I love Wiesel's book, Night. While one of the most difficult books I have ever read, it digs deep into the soul of a person. This one was a little too out there for me to relate to. Perhaps a second read would help me think through some of the themes a bit more, but I don't know if I can bring myself to dig into this book again. While it does not have the horror of Night, it seems that the soul of the character is in even worse condition. There is no hope. All the dawn brings is the realization of more night, more death. The main character is not really setting out to kill someone else, but himself. He is his own executioner, and it seems there is no alternative.It seems that Wiesel leaves this book with even less hope than Night, if that is even possible. At the end of Night, it seems the boy in the mirror is dead. At the end of Dawn, it seems the boy in the window is even further gone. Not only that, but this time the killer is not outside of himself. This time, the killer is himself.
—Rob

I am very sorry, this is not a literary production worth my time. I took this book full of hope, after reading "Night" (which was a four stars in my books, I think) .... Unlike Night, though, this new novel an invention, a clever mind building a situation and offering an ending.
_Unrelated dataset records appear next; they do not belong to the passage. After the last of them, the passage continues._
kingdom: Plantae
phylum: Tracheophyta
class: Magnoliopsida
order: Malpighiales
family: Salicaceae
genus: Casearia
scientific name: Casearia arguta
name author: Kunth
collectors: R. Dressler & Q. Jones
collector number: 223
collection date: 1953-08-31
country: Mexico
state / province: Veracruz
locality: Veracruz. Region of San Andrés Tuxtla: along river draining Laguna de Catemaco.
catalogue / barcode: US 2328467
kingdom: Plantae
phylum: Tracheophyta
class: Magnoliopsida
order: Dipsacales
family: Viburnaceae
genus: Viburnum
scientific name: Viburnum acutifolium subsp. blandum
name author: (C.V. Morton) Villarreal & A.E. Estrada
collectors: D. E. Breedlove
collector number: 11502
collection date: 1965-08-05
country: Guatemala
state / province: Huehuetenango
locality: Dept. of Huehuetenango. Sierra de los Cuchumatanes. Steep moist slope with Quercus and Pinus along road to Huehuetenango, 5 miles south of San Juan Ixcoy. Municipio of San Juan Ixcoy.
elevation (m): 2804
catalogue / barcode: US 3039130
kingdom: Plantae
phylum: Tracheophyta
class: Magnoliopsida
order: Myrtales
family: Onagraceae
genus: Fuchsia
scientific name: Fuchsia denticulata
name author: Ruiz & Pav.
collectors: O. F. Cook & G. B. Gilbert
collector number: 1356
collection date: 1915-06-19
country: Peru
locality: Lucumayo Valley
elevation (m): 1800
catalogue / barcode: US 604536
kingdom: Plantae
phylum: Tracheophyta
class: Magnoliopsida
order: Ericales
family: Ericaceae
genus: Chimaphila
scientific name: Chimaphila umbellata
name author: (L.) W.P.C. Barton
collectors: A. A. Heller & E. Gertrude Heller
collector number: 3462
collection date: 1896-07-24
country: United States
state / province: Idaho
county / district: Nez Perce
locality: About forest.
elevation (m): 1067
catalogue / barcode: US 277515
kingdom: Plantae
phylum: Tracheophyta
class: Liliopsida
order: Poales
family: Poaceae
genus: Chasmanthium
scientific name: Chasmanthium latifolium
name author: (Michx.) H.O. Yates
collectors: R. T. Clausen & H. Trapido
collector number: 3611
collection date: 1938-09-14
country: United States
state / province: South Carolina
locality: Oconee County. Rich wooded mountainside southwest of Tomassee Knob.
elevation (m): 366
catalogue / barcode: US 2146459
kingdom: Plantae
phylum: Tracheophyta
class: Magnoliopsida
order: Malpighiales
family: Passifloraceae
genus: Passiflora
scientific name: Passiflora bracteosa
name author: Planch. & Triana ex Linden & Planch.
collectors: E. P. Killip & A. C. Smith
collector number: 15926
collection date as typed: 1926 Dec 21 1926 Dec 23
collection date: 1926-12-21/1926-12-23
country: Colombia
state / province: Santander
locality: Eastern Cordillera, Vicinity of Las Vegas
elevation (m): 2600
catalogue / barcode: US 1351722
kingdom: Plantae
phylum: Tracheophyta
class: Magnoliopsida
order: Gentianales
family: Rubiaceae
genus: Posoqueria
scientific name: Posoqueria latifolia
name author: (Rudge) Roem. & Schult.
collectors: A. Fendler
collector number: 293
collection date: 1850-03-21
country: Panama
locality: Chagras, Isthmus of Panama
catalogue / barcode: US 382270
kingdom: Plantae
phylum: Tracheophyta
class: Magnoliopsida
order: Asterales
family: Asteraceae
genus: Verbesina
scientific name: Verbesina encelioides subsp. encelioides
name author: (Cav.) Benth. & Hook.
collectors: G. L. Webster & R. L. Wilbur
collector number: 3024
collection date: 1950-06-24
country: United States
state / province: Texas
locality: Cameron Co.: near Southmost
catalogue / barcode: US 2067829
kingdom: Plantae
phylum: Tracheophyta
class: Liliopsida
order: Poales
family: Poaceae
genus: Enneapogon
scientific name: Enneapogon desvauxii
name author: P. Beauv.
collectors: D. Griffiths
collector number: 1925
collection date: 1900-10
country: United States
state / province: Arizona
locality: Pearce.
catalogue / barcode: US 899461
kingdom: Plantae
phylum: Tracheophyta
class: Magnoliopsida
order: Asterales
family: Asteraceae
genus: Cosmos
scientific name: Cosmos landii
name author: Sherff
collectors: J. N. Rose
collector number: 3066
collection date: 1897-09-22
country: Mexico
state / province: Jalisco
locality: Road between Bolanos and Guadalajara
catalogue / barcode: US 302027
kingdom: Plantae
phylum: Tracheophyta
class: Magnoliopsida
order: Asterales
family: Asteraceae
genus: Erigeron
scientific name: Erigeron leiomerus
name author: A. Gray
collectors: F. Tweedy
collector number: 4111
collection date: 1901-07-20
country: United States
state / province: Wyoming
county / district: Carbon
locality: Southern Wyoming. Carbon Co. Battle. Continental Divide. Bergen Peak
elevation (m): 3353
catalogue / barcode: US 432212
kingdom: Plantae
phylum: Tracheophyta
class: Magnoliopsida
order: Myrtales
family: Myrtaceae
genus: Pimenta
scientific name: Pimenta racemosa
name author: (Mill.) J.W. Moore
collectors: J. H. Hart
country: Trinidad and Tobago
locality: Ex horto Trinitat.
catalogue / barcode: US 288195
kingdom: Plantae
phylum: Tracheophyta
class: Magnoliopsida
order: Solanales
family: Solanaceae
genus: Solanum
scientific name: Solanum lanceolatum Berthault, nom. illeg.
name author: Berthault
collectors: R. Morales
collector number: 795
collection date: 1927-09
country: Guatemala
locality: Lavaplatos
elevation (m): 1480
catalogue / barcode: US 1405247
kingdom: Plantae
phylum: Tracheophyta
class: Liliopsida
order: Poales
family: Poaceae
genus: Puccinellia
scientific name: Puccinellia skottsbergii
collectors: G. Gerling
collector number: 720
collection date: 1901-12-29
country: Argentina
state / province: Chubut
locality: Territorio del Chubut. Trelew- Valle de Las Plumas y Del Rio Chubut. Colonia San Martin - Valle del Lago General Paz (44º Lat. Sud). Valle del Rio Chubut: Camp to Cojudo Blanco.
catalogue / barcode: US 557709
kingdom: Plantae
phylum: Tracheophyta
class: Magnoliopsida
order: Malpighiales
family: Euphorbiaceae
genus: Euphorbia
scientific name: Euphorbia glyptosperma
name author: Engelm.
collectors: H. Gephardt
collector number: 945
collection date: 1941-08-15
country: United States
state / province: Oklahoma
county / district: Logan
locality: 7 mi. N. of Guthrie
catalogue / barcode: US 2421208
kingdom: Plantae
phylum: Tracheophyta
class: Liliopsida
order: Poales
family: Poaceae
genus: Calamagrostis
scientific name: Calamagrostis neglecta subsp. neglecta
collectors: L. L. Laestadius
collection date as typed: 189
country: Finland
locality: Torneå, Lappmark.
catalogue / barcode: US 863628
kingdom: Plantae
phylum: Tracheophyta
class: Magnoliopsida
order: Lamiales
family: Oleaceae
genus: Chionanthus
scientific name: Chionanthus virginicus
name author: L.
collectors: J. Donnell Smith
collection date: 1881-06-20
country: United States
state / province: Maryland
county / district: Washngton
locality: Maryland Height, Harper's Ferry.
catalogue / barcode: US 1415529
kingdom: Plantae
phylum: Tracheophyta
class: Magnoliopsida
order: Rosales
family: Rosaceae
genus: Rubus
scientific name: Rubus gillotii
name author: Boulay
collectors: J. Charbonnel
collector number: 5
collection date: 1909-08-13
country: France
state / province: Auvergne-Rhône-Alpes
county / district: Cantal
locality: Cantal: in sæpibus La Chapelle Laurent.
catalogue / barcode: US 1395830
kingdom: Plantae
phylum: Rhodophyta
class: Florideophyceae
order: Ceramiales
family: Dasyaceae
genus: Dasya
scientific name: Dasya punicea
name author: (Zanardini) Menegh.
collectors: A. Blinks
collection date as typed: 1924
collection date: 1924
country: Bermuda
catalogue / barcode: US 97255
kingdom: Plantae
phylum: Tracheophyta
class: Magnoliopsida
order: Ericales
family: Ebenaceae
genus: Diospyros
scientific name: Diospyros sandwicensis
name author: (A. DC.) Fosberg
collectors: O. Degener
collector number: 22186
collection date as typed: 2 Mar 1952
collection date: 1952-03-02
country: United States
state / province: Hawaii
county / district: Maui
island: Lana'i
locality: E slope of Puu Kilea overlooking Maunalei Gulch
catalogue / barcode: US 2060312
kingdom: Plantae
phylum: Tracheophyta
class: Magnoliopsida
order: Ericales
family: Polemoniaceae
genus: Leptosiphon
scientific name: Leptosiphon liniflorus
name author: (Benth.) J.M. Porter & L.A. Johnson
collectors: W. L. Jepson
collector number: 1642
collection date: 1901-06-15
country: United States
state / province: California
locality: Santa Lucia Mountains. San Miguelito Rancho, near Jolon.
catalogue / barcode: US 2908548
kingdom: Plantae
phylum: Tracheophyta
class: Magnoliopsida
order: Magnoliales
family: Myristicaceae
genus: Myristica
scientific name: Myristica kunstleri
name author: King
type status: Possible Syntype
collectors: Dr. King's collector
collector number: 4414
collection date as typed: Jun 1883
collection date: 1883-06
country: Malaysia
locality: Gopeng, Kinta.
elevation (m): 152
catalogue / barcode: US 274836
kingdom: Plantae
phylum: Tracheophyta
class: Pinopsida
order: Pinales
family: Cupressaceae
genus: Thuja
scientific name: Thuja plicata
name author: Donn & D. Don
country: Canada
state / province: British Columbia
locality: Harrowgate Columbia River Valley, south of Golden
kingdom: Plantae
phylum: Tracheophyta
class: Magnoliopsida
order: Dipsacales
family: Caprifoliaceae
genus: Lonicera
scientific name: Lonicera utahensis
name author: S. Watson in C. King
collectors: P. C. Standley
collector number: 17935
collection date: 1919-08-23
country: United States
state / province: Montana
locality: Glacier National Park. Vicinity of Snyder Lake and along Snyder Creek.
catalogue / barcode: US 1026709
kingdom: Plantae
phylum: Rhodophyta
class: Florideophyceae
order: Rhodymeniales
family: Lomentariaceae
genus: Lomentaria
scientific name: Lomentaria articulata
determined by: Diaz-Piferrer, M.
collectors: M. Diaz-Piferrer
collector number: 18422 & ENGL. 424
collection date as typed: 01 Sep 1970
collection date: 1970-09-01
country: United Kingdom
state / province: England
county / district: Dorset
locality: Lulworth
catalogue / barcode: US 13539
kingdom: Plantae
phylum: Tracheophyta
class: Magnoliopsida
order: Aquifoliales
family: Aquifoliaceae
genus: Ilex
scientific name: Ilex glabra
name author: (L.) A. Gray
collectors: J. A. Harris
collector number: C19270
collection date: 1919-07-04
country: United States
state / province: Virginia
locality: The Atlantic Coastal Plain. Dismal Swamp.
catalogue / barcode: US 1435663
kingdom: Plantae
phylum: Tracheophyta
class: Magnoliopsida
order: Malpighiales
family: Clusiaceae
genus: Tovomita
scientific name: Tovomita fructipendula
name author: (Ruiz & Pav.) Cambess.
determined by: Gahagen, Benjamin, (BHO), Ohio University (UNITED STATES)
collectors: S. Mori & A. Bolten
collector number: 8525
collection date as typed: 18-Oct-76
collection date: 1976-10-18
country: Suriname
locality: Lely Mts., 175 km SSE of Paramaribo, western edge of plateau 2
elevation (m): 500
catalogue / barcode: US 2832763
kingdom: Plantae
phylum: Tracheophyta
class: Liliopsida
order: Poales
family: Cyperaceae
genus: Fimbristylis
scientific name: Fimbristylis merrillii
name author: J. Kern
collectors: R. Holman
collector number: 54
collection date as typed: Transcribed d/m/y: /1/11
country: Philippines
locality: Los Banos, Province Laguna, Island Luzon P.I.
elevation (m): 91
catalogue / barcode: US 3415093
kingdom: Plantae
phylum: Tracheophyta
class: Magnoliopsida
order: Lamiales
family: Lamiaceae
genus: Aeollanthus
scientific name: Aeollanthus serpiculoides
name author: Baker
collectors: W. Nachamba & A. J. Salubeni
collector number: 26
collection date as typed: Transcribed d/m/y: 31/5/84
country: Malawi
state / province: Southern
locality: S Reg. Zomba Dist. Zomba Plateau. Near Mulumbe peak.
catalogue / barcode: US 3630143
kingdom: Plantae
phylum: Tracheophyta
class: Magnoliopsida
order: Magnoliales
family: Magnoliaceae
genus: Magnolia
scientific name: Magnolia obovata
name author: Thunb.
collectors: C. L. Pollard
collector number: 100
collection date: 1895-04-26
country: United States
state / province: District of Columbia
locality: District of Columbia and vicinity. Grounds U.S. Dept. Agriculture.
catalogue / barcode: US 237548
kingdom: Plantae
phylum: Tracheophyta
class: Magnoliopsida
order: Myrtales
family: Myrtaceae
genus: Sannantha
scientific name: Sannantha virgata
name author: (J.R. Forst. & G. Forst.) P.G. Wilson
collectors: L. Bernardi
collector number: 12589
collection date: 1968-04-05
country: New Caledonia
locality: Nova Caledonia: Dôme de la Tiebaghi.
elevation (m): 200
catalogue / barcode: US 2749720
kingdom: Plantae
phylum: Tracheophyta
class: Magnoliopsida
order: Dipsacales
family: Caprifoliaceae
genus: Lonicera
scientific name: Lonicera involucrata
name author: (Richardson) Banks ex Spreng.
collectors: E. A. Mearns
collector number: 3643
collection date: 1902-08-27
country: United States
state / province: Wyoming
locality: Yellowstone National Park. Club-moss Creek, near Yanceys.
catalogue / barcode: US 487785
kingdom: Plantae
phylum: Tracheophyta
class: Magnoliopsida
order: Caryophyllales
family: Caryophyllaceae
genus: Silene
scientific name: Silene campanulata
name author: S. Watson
This writing(?) does not contribute to the historical account of WWII, the way Night does, nor does it provide any literary achievement (i.e. the literary means employed in this book are mediocre at best). So no hisorical value, no literary value, the thing is a one star without hesitation.Let's not forget, this is a Nobel Prize winner for Peace, not literature (!) .... I honestly don't think many of the people rating this book took the time to ask themselves what is it that this book brings to the plate.